Condominium owners cannot stop paying their assessments because they are unhappy about how the property is taken care of, the Illinois Supreme Court ruled March 20.
Such is the verdict in a long-running dispute between a Highland Park condominium association and one of its owners.
Spanish Court Two Condominium Association in 2010 sued Lisa Carlson for nonpayment of assessments under the Forcible Entry and Detainer Act. This law allows associations to take temporary possession of a unit and rent it out until the delinquency is paid. Carlson countersued, citing the association's alleged failure to repair a leaking roof that severely damaged her unit.

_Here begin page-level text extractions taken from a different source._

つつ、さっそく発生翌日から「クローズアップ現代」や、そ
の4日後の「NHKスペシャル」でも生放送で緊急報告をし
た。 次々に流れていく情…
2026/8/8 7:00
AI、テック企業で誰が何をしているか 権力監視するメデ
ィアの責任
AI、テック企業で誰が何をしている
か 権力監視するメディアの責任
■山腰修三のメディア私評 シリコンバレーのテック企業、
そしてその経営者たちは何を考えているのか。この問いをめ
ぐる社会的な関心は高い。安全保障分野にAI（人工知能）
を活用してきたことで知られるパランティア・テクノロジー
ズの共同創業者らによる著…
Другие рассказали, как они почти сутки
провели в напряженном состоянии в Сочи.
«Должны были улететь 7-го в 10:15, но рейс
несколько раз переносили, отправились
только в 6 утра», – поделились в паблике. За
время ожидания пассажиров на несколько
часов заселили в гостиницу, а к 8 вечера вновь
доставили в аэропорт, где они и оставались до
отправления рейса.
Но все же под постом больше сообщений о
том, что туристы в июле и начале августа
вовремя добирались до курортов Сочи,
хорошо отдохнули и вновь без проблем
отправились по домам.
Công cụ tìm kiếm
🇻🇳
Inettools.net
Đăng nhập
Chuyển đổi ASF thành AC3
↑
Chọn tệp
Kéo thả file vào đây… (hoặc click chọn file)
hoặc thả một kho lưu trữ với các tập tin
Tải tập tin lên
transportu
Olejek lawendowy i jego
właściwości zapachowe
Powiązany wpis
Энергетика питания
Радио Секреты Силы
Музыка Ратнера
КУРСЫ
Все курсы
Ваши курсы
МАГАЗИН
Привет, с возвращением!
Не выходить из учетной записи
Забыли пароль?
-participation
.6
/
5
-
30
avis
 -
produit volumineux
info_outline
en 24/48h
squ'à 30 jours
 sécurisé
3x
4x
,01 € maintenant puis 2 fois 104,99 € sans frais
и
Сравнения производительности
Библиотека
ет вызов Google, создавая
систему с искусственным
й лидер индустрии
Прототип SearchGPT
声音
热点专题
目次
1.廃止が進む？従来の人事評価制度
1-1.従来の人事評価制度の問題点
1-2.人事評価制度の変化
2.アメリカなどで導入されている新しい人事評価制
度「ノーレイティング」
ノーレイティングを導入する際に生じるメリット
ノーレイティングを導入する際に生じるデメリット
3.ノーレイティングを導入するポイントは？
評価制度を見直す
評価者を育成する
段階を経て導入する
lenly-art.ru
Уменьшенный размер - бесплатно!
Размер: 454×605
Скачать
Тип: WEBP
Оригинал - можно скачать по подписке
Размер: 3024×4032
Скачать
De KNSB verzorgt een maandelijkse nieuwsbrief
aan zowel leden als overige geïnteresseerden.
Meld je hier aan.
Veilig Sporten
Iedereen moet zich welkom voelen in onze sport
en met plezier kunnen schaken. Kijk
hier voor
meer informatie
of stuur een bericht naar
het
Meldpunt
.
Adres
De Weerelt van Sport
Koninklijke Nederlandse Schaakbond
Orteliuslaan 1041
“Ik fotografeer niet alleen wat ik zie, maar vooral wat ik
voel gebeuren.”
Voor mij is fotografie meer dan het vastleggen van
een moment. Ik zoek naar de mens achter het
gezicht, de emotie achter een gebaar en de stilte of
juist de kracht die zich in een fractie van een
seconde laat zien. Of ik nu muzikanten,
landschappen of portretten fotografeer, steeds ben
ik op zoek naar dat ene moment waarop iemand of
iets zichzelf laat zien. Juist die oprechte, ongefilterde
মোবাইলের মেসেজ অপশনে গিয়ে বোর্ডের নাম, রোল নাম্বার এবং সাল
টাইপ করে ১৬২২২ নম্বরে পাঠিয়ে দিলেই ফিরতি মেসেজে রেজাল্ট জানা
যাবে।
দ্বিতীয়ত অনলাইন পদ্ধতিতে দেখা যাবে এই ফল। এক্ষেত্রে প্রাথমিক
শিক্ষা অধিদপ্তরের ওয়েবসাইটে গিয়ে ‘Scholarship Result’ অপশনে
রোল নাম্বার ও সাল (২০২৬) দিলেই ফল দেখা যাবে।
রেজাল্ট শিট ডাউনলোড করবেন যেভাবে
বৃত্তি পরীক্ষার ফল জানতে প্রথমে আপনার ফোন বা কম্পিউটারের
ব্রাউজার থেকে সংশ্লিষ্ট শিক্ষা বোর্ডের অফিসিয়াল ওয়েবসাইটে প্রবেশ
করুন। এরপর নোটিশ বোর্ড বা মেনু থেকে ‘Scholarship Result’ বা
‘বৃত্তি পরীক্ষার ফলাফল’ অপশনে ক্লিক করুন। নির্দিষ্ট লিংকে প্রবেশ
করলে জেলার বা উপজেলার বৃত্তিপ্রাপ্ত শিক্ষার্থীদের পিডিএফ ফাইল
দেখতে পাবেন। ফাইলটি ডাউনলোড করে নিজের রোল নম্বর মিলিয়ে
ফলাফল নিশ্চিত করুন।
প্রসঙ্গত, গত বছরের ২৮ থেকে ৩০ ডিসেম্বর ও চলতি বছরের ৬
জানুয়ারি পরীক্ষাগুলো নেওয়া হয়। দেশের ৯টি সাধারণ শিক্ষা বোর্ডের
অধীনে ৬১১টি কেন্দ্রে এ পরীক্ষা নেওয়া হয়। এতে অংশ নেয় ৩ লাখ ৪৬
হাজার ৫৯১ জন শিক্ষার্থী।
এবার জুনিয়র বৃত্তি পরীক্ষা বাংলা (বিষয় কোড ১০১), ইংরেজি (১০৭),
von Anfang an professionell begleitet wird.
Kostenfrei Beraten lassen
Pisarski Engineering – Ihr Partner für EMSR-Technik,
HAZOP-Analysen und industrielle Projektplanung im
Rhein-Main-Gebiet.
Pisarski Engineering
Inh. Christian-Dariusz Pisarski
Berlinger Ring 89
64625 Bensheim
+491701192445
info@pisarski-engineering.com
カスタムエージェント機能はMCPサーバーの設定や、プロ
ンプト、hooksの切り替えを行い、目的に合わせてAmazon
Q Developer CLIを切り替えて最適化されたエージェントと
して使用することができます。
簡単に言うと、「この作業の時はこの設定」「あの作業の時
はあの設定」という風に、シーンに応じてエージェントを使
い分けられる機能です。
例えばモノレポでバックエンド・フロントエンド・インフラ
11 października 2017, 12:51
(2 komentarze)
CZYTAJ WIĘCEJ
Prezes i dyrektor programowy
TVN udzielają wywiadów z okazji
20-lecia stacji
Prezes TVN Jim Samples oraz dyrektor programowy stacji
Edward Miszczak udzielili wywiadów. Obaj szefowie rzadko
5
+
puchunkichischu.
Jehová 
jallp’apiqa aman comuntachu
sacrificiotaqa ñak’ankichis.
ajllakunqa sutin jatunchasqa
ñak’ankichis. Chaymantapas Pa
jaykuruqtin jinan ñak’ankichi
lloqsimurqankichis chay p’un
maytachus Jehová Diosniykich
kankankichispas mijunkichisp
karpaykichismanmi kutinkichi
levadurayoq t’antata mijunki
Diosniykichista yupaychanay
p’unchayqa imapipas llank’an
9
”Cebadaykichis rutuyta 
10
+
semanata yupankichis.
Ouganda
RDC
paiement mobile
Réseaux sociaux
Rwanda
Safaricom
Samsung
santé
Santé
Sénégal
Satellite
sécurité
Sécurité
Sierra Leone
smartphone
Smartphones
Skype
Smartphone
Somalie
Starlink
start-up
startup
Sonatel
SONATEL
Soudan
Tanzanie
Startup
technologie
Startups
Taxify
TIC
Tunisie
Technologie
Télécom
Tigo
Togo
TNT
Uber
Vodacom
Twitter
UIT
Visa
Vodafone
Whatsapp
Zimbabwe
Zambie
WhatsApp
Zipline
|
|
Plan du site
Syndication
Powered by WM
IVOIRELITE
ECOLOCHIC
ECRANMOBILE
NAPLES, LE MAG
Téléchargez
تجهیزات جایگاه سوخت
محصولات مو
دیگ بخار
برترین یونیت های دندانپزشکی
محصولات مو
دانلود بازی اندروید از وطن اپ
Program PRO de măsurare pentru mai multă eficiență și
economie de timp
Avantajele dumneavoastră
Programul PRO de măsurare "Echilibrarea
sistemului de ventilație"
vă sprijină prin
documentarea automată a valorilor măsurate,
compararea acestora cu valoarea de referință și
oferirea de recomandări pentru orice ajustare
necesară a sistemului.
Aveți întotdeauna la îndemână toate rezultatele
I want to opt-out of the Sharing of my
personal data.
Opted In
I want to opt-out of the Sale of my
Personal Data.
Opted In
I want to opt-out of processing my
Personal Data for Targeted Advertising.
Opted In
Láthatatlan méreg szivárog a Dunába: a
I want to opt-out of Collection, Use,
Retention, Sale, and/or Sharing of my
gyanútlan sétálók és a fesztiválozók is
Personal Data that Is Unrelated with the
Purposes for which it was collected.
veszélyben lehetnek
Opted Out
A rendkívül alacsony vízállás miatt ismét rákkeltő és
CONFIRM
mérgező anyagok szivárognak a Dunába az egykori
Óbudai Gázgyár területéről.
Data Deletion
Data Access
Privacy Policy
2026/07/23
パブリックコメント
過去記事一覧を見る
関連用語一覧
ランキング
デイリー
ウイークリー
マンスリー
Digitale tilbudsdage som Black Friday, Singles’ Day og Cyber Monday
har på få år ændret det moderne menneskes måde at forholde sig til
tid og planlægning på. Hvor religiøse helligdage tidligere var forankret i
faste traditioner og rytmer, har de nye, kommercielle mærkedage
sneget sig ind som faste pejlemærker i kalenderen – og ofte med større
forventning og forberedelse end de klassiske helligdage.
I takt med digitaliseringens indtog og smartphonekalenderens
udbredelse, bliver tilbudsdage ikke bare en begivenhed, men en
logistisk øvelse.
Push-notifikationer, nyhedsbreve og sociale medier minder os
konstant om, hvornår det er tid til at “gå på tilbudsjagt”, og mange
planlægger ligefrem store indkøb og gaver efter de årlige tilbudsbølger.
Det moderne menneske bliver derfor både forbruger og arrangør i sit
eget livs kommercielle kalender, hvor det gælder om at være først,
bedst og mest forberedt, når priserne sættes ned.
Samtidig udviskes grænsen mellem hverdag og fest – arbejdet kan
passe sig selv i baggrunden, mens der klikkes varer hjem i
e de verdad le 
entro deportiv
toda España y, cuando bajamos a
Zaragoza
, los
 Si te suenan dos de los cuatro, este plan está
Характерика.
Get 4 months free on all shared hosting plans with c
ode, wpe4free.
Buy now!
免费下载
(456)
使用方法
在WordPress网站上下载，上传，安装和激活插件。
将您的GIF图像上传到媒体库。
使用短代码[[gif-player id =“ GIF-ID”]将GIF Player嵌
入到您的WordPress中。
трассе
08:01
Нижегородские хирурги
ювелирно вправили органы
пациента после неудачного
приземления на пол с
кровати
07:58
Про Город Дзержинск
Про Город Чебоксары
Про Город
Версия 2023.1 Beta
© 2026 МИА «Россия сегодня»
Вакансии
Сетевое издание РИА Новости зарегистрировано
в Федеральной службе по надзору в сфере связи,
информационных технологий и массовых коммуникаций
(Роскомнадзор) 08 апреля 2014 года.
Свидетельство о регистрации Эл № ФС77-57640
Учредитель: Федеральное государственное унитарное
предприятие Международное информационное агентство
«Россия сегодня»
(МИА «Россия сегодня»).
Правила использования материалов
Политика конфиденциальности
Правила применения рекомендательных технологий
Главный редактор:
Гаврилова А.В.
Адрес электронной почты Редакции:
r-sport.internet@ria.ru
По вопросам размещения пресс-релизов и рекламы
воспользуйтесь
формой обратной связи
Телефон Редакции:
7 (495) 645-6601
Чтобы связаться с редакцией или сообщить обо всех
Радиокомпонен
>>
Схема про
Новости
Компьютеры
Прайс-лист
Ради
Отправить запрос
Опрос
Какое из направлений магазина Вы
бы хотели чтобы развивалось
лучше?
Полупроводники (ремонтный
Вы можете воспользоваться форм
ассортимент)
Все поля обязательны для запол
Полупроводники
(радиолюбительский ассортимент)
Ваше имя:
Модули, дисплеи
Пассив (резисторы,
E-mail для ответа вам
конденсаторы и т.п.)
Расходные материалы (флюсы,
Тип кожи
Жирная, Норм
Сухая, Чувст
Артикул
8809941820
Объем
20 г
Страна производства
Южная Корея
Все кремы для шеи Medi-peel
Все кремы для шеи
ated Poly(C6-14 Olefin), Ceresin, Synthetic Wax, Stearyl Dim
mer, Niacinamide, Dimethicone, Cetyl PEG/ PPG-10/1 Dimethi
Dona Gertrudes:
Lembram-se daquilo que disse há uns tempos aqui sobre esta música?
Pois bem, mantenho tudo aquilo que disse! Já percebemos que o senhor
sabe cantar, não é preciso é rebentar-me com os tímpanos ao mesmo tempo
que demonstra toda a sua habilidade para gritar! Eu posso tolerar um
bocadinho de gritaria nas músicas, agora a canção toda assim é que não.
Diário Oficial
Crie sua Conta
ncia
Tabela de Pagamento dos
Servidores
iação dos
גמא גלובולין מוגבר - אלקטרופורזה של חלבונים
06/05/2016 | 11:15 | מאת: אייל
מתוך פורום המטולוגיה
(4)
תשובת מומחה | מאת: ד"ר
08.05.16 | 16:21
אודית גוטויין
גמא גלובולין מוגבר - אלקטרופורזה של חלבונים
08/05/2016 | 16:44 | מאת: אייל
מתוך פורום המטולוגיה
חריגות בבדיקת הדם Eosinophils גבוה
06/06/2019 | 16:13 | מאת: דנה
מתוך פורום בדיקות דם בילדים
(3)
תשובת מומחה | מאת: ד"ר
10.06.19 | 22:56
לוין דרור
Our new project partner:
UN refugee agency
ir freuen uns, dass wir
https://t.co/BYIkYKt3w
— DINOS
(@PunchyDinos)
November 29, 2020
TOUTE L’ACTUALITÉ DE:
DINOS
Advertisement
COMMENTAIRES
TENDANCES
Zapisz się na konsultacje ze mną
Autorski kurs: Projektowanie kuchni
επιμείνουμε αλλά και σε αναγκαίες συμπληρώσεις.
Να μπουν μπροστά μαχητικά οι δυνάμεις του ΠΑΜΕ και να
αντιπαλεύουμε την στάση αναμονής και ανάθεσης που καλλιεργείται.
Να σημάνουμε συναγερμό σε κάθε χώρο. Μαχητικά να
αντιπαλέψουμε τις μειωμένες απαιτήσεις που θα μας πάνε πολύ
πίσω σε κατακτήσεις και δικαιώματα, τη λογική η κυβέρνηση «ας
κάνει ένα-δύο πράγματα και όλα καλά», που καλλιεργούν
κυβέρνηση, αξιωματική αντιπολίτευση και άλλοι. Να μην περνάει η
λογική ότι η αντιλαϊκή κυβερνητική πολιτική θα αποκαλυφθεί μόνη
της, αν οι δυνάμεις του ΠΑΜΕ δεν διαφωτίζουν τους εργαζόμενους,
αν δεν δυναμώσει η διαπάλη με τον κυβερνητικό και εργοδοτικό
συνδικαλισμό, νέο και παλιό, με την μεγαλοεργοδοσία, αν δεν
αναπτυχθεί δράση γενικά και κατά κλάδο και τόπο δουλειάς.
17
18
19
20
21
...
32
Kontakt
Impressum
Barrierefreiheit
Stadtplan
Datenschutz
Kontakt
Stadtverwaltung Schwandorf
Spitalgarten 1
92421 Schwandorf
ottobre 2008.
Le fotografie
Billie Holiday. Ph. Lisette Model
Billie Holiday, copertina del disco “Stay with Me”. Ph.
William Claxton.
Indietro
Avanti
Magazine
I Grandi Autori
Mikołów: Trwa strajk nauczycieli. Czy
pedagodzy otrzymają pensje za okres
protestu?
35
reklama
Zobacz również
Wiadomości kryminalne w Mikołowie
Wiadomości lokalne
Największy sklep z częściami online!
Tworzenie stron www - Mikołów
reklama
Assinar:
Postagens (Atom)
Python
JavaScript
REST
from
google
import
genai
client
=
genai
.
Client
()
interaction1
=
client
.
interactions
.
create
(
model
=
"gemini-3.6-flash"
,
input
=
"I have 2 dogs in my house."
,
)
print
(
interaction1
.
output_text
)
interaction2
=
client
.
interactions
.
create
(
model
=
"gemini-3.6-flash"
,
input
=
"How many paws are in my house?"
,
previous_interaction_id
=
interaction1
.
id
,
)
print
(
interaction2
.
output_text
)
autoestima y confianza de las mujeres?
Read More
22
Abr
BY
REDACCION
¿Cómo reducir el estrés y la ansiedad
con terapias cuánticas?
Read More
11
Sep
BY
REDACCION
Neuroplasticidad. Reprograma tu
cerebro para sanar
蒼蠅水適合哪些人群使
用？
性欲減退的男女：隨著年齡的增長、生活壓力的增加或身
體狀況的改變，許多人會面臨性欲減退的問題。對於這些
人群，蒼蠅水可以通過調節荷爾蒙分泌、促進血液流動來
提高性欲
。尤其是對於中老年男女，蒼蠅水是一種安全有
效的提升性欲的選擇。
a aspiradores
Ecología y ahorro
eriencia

The trial court ruled in favor of the association.
The 2nd District Appellate Court in 2012 disagreed. It found the relationship between owners and associations analogous to the relationship between tenants and landlords. Tenants may withhold their rent when a landlord does not live up to the terms of the lease.
The appellate court agreed with Carlson.
The Illinois Supreme Court differed: It said the relationship between a tenant and landlord is created by an agreement of the two parties, while the relationship between an owner and association is created by statute. Under the Illinois Condominium Property Act, board members have a duty to maintain the common elements, and owners have a duty to pay their proportionate shares of the common expenses.
"Because of the interdependence that exists among unit owners, the condominium form of property ownership only works if each unit owner faithfully pays his or her share of the common expenses," the court wrote in a 4-3 opinion.
"The opinion clarifies that the duty to pay assessments exists independently of the board's duties to repair and maintain the common elements," said Spanish Court's attorney, Diane Silverberg of Kovitz Shifrin Nesbit in Buffalo Grove.
Assessments are more appropriately compared to taxes than to rent, said Dawn Bauman, senior vice president of governmental affairs at the Community Associations Institute in Falls Church, Va.
"An association is a nonprofit association with a zero-based budget," she said. "Other unit owners have to pick up the slack and pay for the individual who is not paying, and that's not fair."
The organization filed an amicus curiae, or friend of the court, brief in support of Spanish Court.
In an email to the Tribune, Carlson's attorney, Norman Lerum, advocated amending the condo act. He wrote: "There is an unfair imbalance in favor of a board that fails to fulfill its obligations to maintain or repair common elements. The Court's decision promotes and encourages condominium boards to delay or refuse to repair and maintain common elements of the property. Dysfunctional boards and boards who operate in bad faith can continue to collect all monthly assessments and simply tell the aggrieved condominium owner to spend a lot of money on attorney fees for the purpose of chasing the board in court."
The Illinois Supreme Court noted that owners have several options available for disputing assessment charges and board performance. The options include challenging the association's record-keeping and manner in which the assessment was adopted, taking steps to remove offending board members, seeking election to the board and filing a lawsuit.
Carlson has a separate lawsuit against her board over the water damage that is pending in Lake County.
The verdict is good news for associations, but it does not allow them to shirk their responsibilities, said Jim Stoller, president of The Building Group management company in Chicago.
Stoller expects to see an increase in lawsuits against associations for not properly maintaining property or funding reserves. During the recent recession, many associations delayed or postponed capital projects and still haven't caught up, he said.
"Boards can't hide behind this ruling," he said. "All it says is owners can't withhold assessments. Boards still have to keep up the common elements and put adequate reserves aside."